Text:
Melissa McCarthy’s Lee Israel asks Richard E. Grant’s Jack Hock, “Can you keep a secret?” She’s asking if she – a prideful and private person – can share the scheme that drives this story.

He responds, pithily, “I have no one to tell. All my friends are dead.”

In that moment Marielle Heller’s film became more than a fascinating character study, flawlessly told and perfectly performed. Instead it joined the ranks of iconic, jaded New York classics by allowing the spectre of the AIDS plague – ravaging downtown in 1992 – to lurk in the film’s sidewalk shadows.

The audience is not made overtly aware of that context until the picture’s climactic conversation. Israel is defeated. Hock is ill. Their conversation is muted. But the hopes, dreams, lies, pain and loneliness of early 90s NYC are there, just buried underneath every word.

This was a great scene.

This is a great film.


And If I gave out the Oscars…

(Based on the terrible nominees)

Picture: The Favourite

Director: Pawel Pawlikowski, Cold War

Actor: Christian Bale, Vice

Actress: Olivia Colman, The Favourite

Supporting Actor: Richard E. Grant, Can You Ever Forgive Me?

Source material:
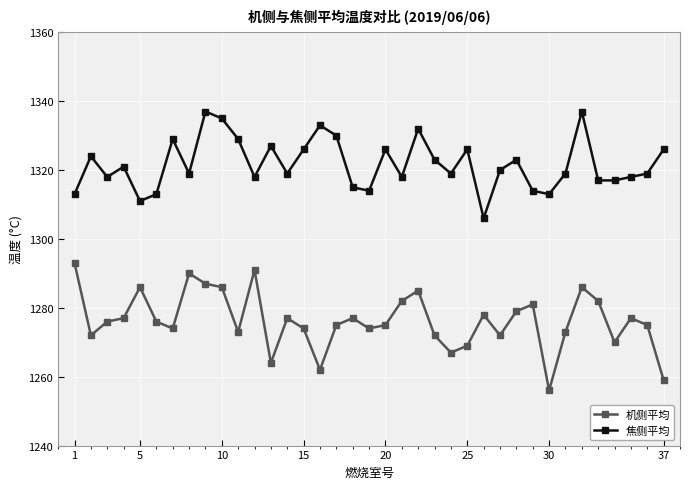

List the series in order of their peak value, lowest first.

机侧平均, 焦侧平均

List of tasks:
a) Name every film title in the Oscar picks at the end of the film review, listing each title only once.
b) According to the film review, in what year was the AIDS plague ravaging downtown?

Task responses:
a)
The Favourite
Cold War
Vice
Can You Ever Forgive Me?

b) 1992